Thursday, March 25, 2010
03.24.10. A major contributor to the explosion of quantitative data in microbiology in the past 10-20 years has been the advent of the fluorescent protein. Originally extracted from jellyfish, fluorescent proteins can be designed to be coupled to (either produced along with or literally bound to) other intracellular molecules of interest. Under a microscope the brightness then provides a proxy for molecular concentration. This fluorescent "tagging" procedure has elucidated scads of time-, space-, and concentration-dependent molecular processes inside individual living cells. As a class we observed two movies of bacterial cells whose fluorescence intensity changed as a function of time: (1) a movie taken by Mr. Mugler at Caltech's Bootcamp, in which bacteria were photobleached, causing the fluorescence to decrease exponentially with time, and (2) the movie shown here, from Stricker et al, Nature, 2008, in which bacteria were synthetically engineered to oscillate in fluorescence over time. Students were then presented with two sets of fluorescence vs time data and asked which data set corresponded to which movie, a question that they answered definitively by constructing a double-line graph. This exercise reinforced the preceding class discussion that line graphs are appropriate for visualizing and comparing changes over time.
Wednesday, February 24, 2010
02.24.10. Given ample nutrients, warmth, and space, bacteria divide regularly with division times on the order of an hour, and are thus a canonical model for exponential growth (see 10.17.08 post). The proliferation of viruses, on the other hand, is host-dependent, and therefore an additive model might be more appropriate. The rhinovirus, for example, a causative agent of the common cold, can be present in as many as 1 million copies per milliliter of nasal mucus (Web MD). Since we each produce about 1 liter of mucus per day (Dr. Oz), this amounts to approximately 1 billion viruses per cold victim. Assuming that an average of one person per day in a local community contracts a cold, the number of viruses grows additively: 1 billion, 2 billion, 3 billion, etc. Students were given this information and posed the question "Will there be more bacteria or viruses, and when?". Answering the question led students to recall (1) the conversion between hours and days, (2) the representation of repeated multiplication as exponentiation, and (3) the use of scientific notation and exponential notation, both on paper and in the calculator. As demonstrated by the plot above, exponential growth is much more rapid than linear growth, and under these models the bacterial population handily overtakes the viral population in about 30 hours.

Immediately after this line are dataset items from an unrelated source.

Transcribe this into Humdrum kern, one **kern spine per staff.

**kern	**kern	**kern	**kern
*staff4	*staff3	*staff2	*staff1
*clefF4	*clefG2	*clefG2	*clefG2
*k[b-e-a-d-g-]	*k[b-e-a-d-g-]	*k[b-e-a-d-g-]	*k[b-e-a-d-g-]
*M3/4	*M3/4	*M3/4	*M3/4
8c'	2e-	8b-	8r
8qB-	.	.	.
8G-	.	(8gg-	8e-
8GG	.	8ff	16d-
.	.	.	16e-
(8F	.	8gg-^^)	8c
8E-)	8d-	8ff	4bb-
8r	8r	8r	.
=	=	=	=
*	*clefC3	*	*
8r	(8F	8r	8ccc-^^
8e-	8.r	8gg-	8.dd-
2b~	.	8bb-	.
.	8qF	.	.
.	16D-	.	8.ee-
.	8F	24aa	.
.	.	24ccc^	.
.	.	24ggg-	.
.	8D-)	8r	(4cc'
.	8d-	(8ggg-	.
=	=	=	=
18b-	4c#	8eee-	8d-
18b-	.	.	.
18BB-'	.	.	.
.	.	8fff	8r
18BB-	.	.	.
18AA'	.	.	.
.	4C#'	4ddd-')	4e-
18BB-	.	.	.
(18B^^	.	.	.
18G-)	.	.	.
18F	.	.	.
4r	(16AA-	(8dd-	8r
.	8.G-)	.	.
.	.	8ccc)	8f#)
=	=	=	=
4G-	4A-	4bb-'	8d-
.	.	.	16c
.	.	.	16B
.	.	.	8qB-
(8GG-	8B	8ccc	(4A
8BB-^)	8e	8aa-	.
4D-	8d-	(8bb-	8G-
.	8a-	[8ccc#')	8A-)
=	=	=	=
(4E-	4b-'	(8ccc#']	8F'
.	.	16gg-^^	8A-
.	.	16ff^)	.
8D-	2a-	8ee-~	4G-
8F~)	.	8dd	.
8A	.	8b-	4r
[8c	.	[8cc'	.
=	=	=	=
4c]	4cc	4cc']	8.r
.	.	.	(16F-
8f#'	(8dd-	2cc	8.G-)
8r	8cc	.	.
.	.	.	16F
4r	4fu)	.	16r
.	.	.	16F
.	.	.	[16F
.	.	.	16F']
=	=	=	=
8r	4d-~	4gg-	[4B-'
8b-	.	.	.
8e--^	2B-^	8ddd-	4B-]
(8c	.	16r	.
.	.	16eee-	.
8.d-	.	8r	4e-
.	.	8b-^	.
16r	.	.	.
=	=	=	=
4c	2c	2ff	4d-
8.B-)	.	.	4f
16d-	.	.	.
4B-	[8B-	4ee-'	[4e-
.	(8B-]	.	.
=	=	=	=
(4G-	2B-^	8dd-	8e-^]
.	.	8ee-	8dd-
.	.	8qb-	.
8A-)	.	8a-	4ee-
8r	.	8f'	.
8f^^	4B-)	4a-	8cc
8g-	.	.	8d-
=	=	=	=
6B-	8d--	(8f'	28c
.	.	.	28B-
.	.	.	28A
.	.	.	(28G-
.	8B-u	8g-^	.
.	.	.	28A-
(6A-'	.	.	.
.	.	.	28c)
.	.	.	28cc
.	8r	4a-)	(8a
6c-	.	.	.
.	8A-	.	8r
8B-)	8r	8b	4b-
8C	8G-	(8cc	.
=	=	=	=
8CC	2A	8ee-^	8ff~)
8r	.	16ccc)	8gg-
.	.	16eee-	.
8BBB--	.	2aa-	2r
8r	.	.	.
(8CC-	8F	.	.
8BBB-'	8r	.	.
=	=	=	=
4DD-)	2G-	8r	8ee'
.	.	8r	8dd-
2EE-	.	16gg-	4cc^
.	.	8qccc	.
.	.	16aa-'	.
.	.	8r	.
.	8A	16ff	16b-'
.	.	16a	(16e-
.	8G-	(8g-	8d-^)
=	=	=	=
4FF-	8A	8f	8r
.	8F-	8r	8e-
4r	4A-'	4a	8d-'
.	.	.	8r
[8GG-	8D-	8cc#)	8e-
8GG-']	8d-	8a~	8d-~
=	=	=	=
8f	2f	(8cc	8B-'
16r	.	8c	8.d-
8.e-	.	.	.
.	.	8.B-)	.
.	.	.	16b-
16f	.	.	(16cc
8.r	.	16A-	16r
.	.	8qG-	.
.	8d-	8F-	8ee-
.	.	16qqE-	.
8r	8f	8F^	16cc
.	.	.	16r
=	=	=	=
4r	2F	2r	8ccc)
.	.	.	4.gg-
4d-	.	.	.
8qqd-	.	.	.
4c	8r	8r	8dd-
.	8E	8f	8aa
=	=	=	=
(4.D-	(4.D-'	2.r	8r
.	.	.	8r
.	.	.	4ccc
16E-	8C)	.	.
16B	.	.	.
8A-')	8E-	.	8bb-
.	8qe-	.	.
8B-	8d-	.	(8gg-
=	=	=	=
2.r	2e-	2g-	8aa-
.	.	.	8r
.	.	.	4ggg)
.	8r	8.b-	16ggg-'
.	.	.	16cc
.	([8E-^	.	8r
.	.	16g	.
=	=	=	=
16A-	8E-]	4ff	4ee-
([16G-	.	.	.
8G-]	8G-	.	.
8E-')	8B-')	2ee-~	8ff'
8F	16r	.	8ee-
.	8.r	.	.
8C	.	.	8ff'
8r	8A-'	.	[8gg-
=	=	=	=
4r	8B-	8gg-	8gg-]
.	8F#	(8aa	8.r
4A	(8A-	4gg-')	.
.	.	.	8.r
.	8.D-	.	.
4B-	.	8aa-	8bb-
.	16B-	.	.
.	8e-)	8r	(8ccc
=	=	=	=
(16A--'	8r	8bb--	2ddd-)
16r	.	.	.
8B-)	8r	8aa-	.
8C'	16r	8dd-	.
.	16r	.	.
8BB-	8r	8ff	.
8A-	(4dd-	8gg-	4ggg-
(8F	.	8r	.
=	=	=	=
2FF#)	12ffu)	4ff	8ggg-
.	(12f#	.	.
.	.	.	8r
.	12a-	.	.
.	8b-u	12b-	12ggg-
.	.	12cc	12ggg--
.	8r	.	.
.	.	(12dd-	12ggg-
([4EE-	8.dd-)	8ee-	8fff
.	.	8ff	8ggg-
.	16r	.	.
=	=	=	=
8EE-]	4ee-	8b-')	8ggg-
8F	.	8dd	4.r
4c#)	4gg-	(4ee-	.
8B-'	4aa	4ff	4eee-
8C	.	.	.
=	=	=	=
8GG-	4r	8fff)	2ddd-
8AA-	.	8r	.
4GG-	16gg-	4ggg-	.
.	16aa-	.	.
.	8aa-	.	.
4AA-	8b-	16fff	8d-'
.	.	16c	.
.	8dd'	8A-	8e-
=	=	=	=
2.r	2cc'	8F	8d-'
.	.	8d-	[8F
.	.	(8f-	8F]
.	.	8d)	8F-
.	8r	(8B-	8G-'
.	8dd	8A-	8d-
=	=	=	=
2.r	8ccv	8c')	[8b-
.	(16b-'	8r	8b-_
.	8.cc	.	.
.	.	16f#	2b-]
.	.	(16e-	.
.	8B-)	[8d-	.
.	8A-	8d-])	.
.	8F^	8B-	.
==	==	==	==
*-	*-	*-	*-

Wednesday, February 10, 2010
01.25.10. Bacteria swim toward higher nutrient concentrations using a "run and tumble" strategy (see 03.20.09 post and this animation from ClearScience, from which a screen shot is shown here). It is important to recognize, however, that regions of high nutrient concentration are constantly changing, since nutrient particles are diffusing throughout the medium (as Kool-Aid mix diffuses throughout a glass of water). A bacterium must reach the nutrients before they diffuse away. As a class, we realized that this criterion can be made quantitative using an inequality: the bacterium's swimming properties (which students quantified as its velocity v and its run length L) must be greater than the nutrient's diffusive properties (which students quantified as the recently discussed diffusion constant D). Examining the units (or 'dimensions') of the three quantities as a class, we realized multiplication of v and L yields the only dimensionally consistent result, giving vL > D. Students isolated L, then substituted D = 1,000 um^2/s and v = 30 um/s (bacteria can swim about 30 times their body length in 1 second!) to compute the minimum run length necessary to "outrun" diffusion: L > D/v ~ 33 um (micrometers), a biologically realistic value.

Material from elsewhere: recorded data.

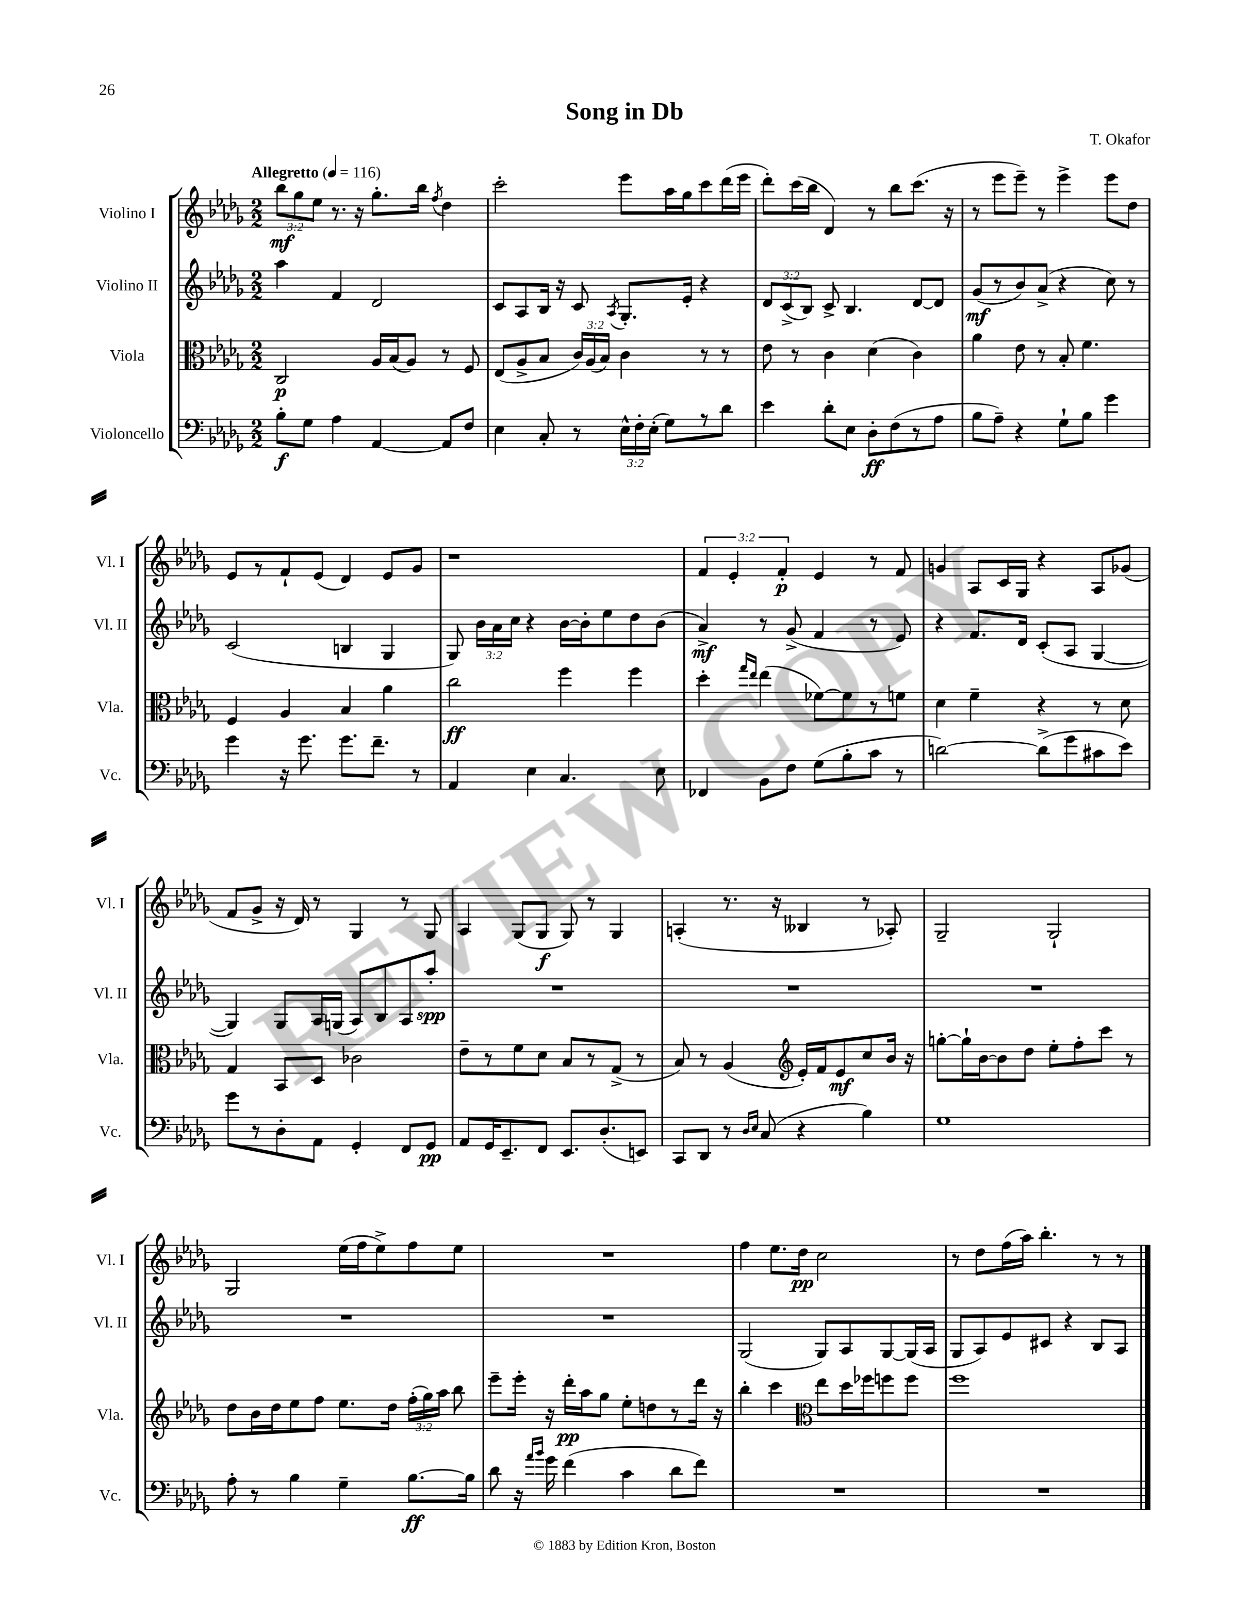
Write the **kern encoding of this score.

**kern	**kern	**kern	**kern
*staff4	*staff3	*staff2	*staff1
*clefF4	*clefC3	*clefG2	*clefG2
*k[b-e-a-d-g-]	*k[b-e-a-d-g-]	*k[b-e-a-d-g-]	*k[b-e-a-d-g-]
*M2/2	*M2/2	*M2/2	*M2/2
*MM116	*MM116	*MM116	*MM116
8B-'	2C	4aa-	12bb-
.	.	.	12gg-
8G-	.	.	.
.	.	.	12ee-
4A-	.	4f	8.r
.	.	.	16r
[4AA-	16A-	2d-	8.gg-'
.	(16B-	.	.
.	8A-)	.	.
.	.	.	16bb-
.	.	.	8qff
8AA-]	8r	.	4dd-
8F	8F	.	.
=	=	=	=
4E-	(8E-	8c	2ccc'
.	8A-^	8A-	.
8C'	8B-	16B-	.
.	.	16r	.
8r	24c)	8c	.
.	(24A-	.	.
.	24B-)	.	.
.	.	8qA-	.
24E-^^	4c	8.G-'	8eee-
24F'	.	.	.
(24E-'	.	.	.
8G-)	.	.	16aa-
.	.	16e-'	16gg-
8r	8r	4r	8ccc
8d-	8r	.	(16ddd-
.	.	.	16eee-
=	=	=	=
4e-	8e-	12d-	8ddd-')
.	.	(12c^	.
.	8r	.	(16ccc
.	.	12B-)	.
.	.	.	16bb-
8d-'	4c	8c^	4d-)
8E-	.	4.B-	.
8D-'	(4d-	.	8r
(8F	.	.	8bb-
8r	4c)	[8d-	(8.ccc
8A-	.	8d-]	.
.	.	.	16r
=	=	=	=
8B-	4a-	(8g-	8r
8A-~)	.	8r	8eee-
4r	8e-	8b-)	8eee-~)
.	8r	(8a-^	8r
8G-`	8B-'	4r	4eee-^
8B-	4.f	.	.
4g-	.	8cc)	8eee-
.	.	8r	8dd-
=	=	=	=
4g-	4F	(2c	8e-
.	.	.	8r
16r	4A-	.	8f`
8.g-	.	.	.
.	.	.	(8e-
8.g-	4B-	4B	4d-)
8.f~	.	.	.
.	4a-	4G-	8e-
8r	.	.	8g-
=	=	=	=
4AA-	2cc	8G-)	1r
.	.	24b-	.
.	.	24a-	.
.	.	24cc	.
4E-	.	4r	.
4.C	4ff	[16b-	.
.	.	16b-']	.
.	.	8ee-	.
.	4ff	8dd-	.
8E-	.	(8b-	.
=	=	=	=
4FF-	4dd-'	4a-^)	6f
.	.	.	6e-'
.	16qqgg-	.	.
.	16qqee-	.	.
8BB-	(4ee-	8r	.
.	.	.	6f'
8F	.	(8g-^	.
(8G-	[8f-)	4f	4e-
8B-'	8f-]	.	.
8c	8r	8r	8r
8r	8f	8e-)	8f
=	=	=	=
[2d)	4d-	4r	4g
.	4f~	8.f	8A-
.	.	.	16c
.	.	16d-	16G-
(8d^]	4r	(8c'	4r
8g-	.	8A-	.
8c#	8r	[4G-	8A-
8e-)	8d-	.	(8g-
=	=	=	=
8g-	4G-	4G-])	8f
8r	.	.	8g-^
8D-'	8BB-	8G-	16r
.	.	.	16d-)
8AA-	8D-	16A-	8r
.	.	(16G	.
4GG-'	2c-	8A-)	4G-
.	.	8B-	.
8FF	.	8A-	8r
8GG-	.	8aa-'	8G-
=	=	=	=
8AA-	8e-~	1r	4A-
16GG-	8r	.	.
8.EE-~	.	.	.
.	8f	.	(8G-
8FF	8d-	.	8G-
8.EE-	8B-	.	8G-)
.	8r	.	8r
(8.D-'	.	.	.
.	(8G-^	.	4G-
8EE)	8r	.	.
=	=	=	=
8CC	8B-)	1r	(4A'
8DD-	8r	.	.
8r	(4A-	.	8.r
16qqD-	.	.	.
16qqE-	.	.	.
(8C	.	.	.
.	.	.	16r
*	*clefG2	*	*
4r	16e-')	.	4B--
.	16f	.	.
.	8e-	.	.
4B-)	8cc	.	8r
.	16b-	.	8A-')
.	16r	.	.
=	=	=	=
1G-	[8gg'	1r	2G-~
.	16gg`]	.	.
.	[16b-	.	.
.	8b-]	.	.
.	8dd-	.	.
.	8ee-'	.	2G-`
.	8ff'	.	.
.	8ccc	.	.
.	8r	.	.
=	=	=	=
8A-'	8dd-	1r	2G-
8r	16b-	.	.
.	16dd-	.	.
4B-	8ee-	.	.
.	8ff	.	.
4G-~	8.ee-	.	(16ee-
.	.	.	16ff
.	.	.	8ee-^)
.	16dd-	.	.
[8.B-	(24ff'	.	8ff
.	24gg-)	.	.
.	24aa-	.	.
.	8bb-	.	8ee-
16B-]	.	.	.
=	=	=	=
8d-	8eee-~	1r	1r
16r	16eee-'	.	.
16qqa-	.	.	.
16qqb-	.	.	.
16g-	16r	.	.
(4f	16ddd-'	.	.
.	16aa-	.	.
.	8gg-	.	.
4c	8ee-'	.	.
.	8dd	.	.
8d-	8r	.	.
8f)	16ddd-	.	.
.	16r	.	.
=	=	=	=
1r	4bb-'	(2G-	4ff
.	4ccc	.	8.ee-
.	.	.	16dd-
*	*clefC3	*	*
.	8ee-	8G-)	2cc
.	16dd-	8A-	.
.	16ff-	.	.
.	8ff	[8G-	.
.	8ff	(16G-]	.
.	.	16A-	.
=	=	=	=
1r	1ff	8G-	8r
.	.	8A-)	8dd-
.	.	8e-	(16ff
.	.	.	16aa-)
.	.	8c#	4.bb-'
.	.	4r	.
.	.	8B-	8r
.	.	8A-	8r
==	==	==	==
*-	*-	*-	*-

Thursday, January 21, 2010
01.21.10. The way a bacterium breathes limits how large it can grow. Unlike a human, who actively takes in oxygen and expels carbon dioxide, a bacterium passively takes in oxygen and other nutrients, absorbing through its membrane only those molecules that strike its surface while diffusing throughout the surrounding medium. The maximum metabolic intake M (molecules per time per mass) of such a passively "breathing" organism is readily calculated (see, e.g., Philip Nelson's Biological Physics, Sec. 4.6.2, p. 138) as M = 3Dc/(nR^2), where c and D are the concentration and diffusion constant, respectively, of the external molecule (e.g. oxygen), and n and R are the density and radius, respectively, of the bacterium. Solving this equation for R yields an upper bound for the size of the bacterium, i.e. R < sqrt[3Dc/(nM)]. Students, armed with values of D, c, n, and M, solved for and graphed the result R < 5 microns (which is actually a quite reasonable limit for bacterial size). As a "challenge" question, students were also asked to figure out how algebraically to get from the M equation to the R equation by understanding the steps in an analogous problem.